Thursday, May 21, 2009

SIX JAILED 115 YEARS FOR DEALING IN NARCOTIC DRUGS (PAGE 47)

THE Takoradi Circuit Court has sentenced an ex-soldier and five others to a total of 115 years’ imprisonment in hard labour for dealing in narcotic drugs.
Five of the convicts — Muftawu Karim, 20; Abudu Fatao, 28; Sally Abu, 38; Mohammed Yakubu, 19, and Julius Kumbri, the ex-soldier, 42 — were handed 20 years each, while Richmond Tandoh, 19, was given 15 years.
The convicts were arrested in separate operations by the Western Regional Drug Law Enforcement Agency of the Ghana Police Service.
The convicts, who claimed they had people who supplied them with the drugs, failed to provide the source of the drugs.
In the course of the operation, items found on them were later detected to be 28g of cannabis, 3.1705g of cocaine and 2.5793kg of heroin.
Before passing judgement, the presiding judge, Mr Kwesi Boakye Yiadom, said it was unfortunate that the youth had moved into the drugs trade.
He said the convicts, therefore, deserved the sentences to serve as a deterrent to like-minded persons.

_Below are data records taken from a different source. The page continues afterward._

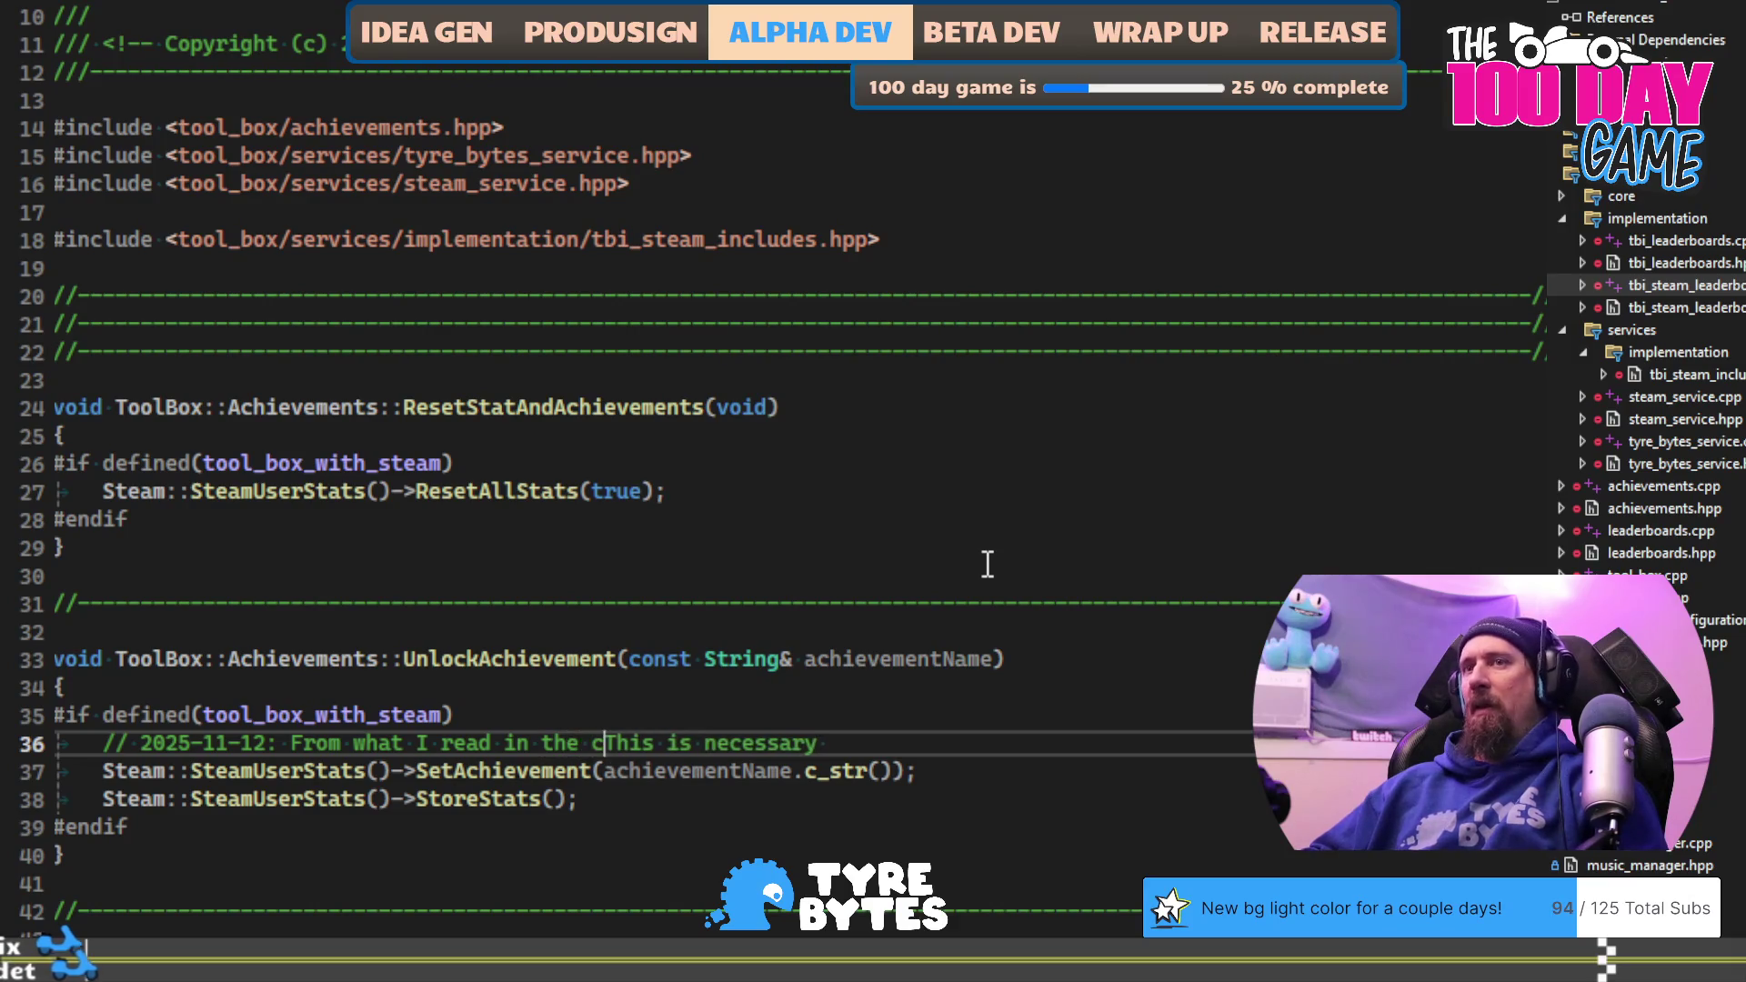
text(cs)
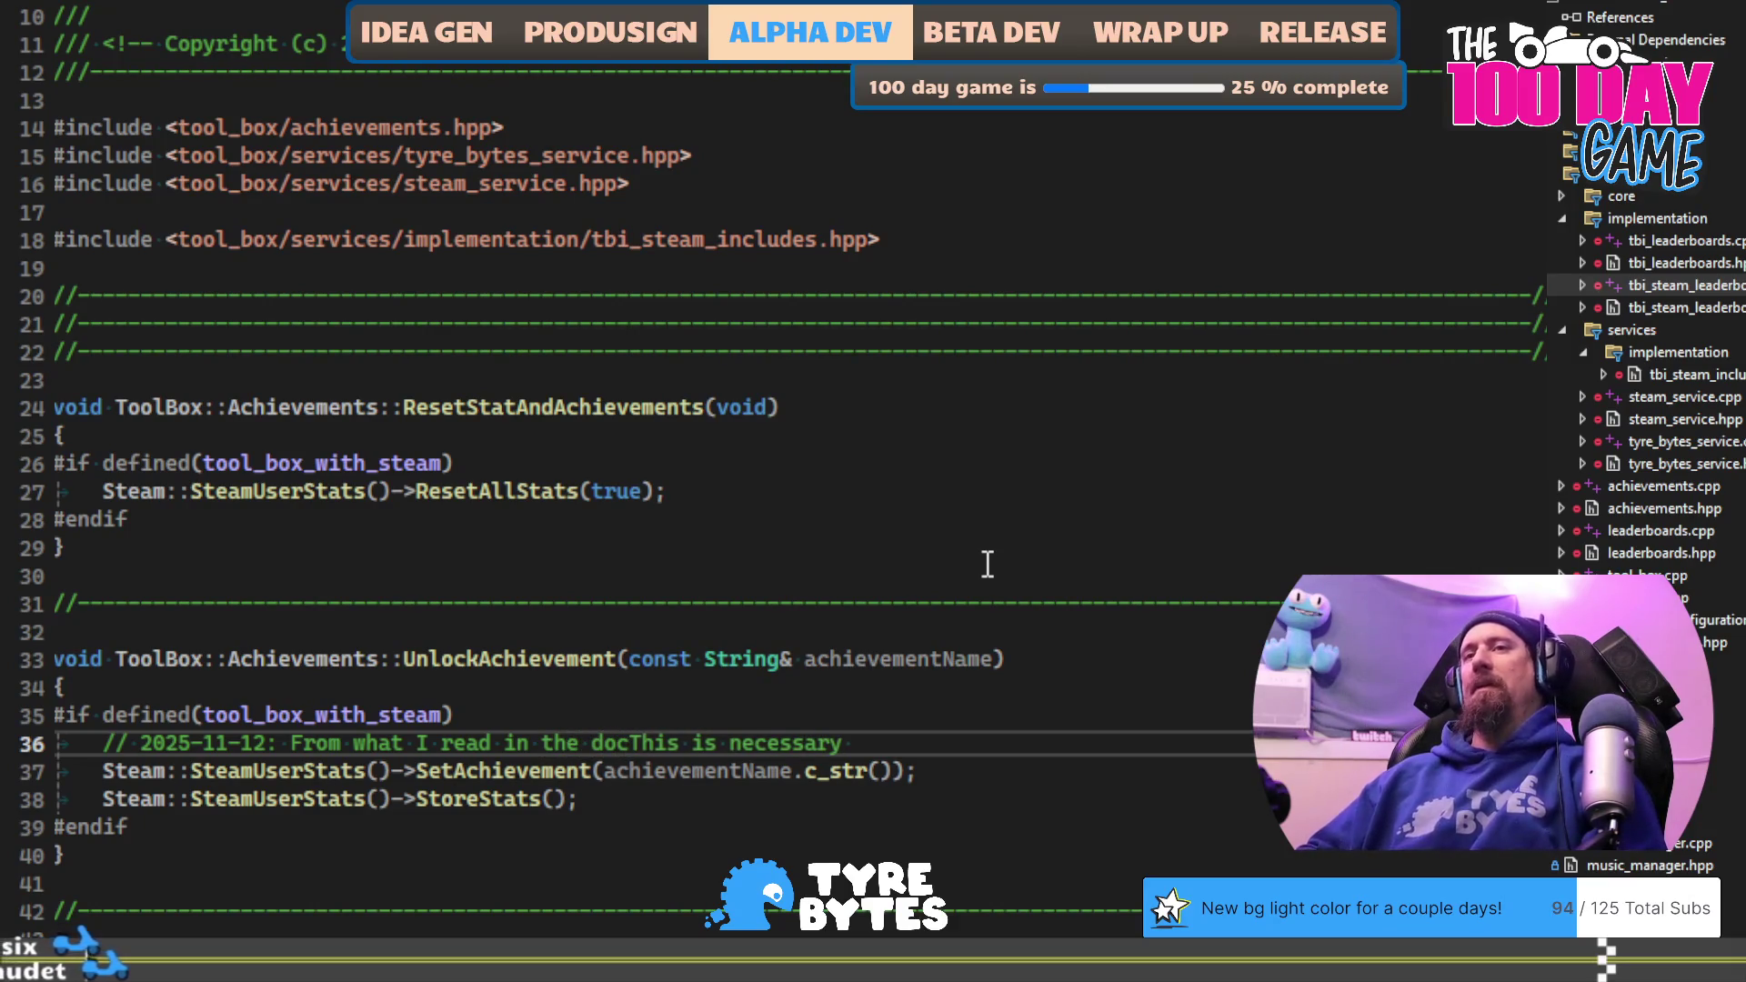
text(, )
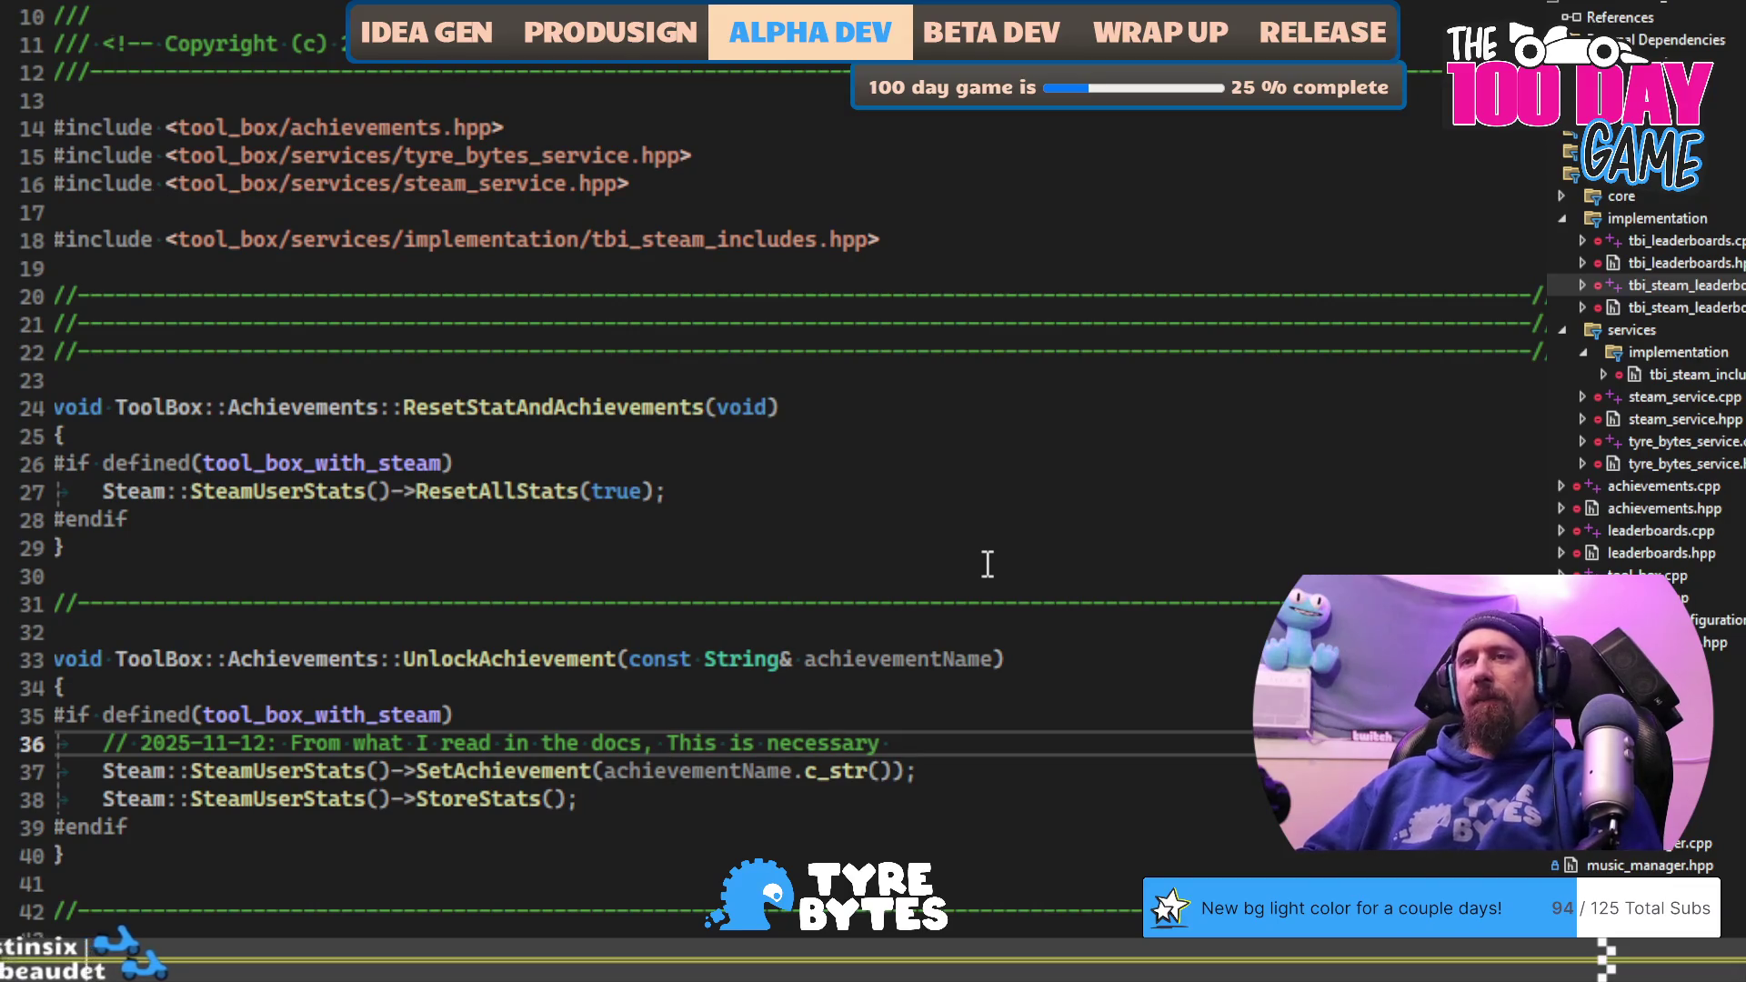
text(Stor)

According to the persecutors, Chief Inspector Alice Parker Wilson and Inspector Agbemordzi, the ex-solder was, until his conviction, an employee of a private security firm.
The prosecutors said when the police got to Kumbri’s house at Kwesimintsim upon a tip-off, he was caught busily working on Indian hemp in his kitchen.
Kumbri was arrested and charged with the offence, while the others were arrested in their ghettos around Top 10 in Takoradi and other parts of the region.
Fatao was arrested on board a passenger vehicle in a joint police-CEPS operation at Nyamebekyere Barrier on the Takoradi-Elubo road about 11 p.m.
The prosecutors said when the driver was asked to open the boot of the vehicle for inspection, Fatao got down and took to his heels but he was later arrested by some members of the community.
A search in the car boot revealed a mini sack and a suitcase containing cannabis weighing 3.70kg.
Abu was arrested at Mpataba with two mini bags, four compressed parcels and 61 wrapped pieces of Indian hemp.
The remaining convicts were charged on their own pleas and sentenced accordingly. A search on them revealed 13 wrapped pieces of dried leaves suspected to be Indian hemp, 79 wrapped pieces and powdery substance suspected to be narcotic drugs.
Apart from the six convicted persons, the same court convicted 21 others between the ages of 18 and 35 to sentences between 10 and 20 years for drug-related offences.